## Try it
Beneath this line are the data; copy exactly the part of them that opens with the line containing "указ, официально закрепляющий" and closes with the line containing "5 года стал", and only that part.

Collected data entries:
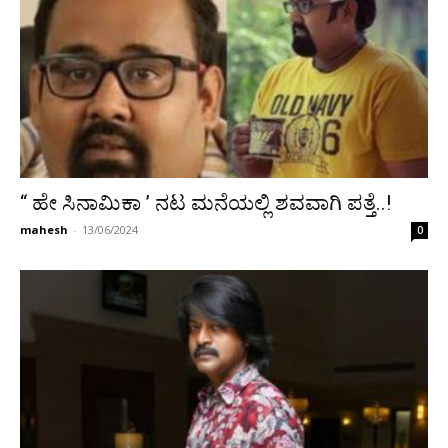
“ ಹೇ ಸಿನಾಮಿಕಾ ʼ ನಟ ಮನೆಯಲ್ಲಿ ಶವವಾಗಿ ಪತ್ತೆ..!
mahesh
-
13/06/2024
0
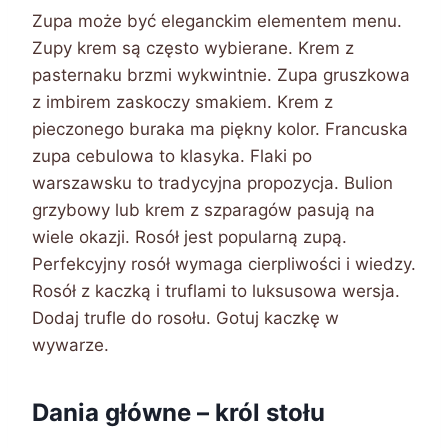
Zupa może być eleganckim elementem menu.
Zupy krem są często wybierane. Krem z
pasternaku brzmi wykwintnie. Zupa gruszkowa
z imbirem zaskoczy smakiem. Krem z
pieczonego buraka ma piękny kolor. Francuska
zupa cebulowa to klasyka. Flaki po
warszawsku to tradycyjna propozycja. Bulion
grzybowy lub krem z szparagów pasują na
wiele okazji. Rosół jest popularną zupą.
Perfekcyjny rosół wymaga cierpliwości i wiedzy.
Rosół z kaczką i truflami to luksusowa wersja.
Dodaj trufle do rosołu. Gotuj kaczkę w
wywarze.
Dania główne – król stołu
* * *
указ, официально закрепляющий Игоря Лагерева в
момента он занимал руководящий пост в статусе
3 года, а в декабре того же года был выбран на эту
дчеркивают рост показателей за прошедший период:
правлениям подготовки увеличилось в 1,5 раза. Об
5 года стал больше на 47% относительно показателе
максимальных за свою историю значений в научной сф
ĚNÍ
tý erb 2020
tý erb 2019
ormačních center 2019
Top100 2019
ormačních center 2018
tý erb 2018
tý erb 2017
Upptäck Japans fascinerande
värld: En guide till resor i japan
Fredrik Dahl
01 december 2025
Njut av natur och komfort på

## Task answer
указ, официально закрепляющий Игоря Лагерева в
момента он занимал руководящий пост в статусе
3 года, а в декабре того же года был выбран на эту
дчеркивают рост показателей за прошедший период:
правлениям подготовки увеличилось в 1,5 раза. Об
5 года стал больше на 47% относительно показателе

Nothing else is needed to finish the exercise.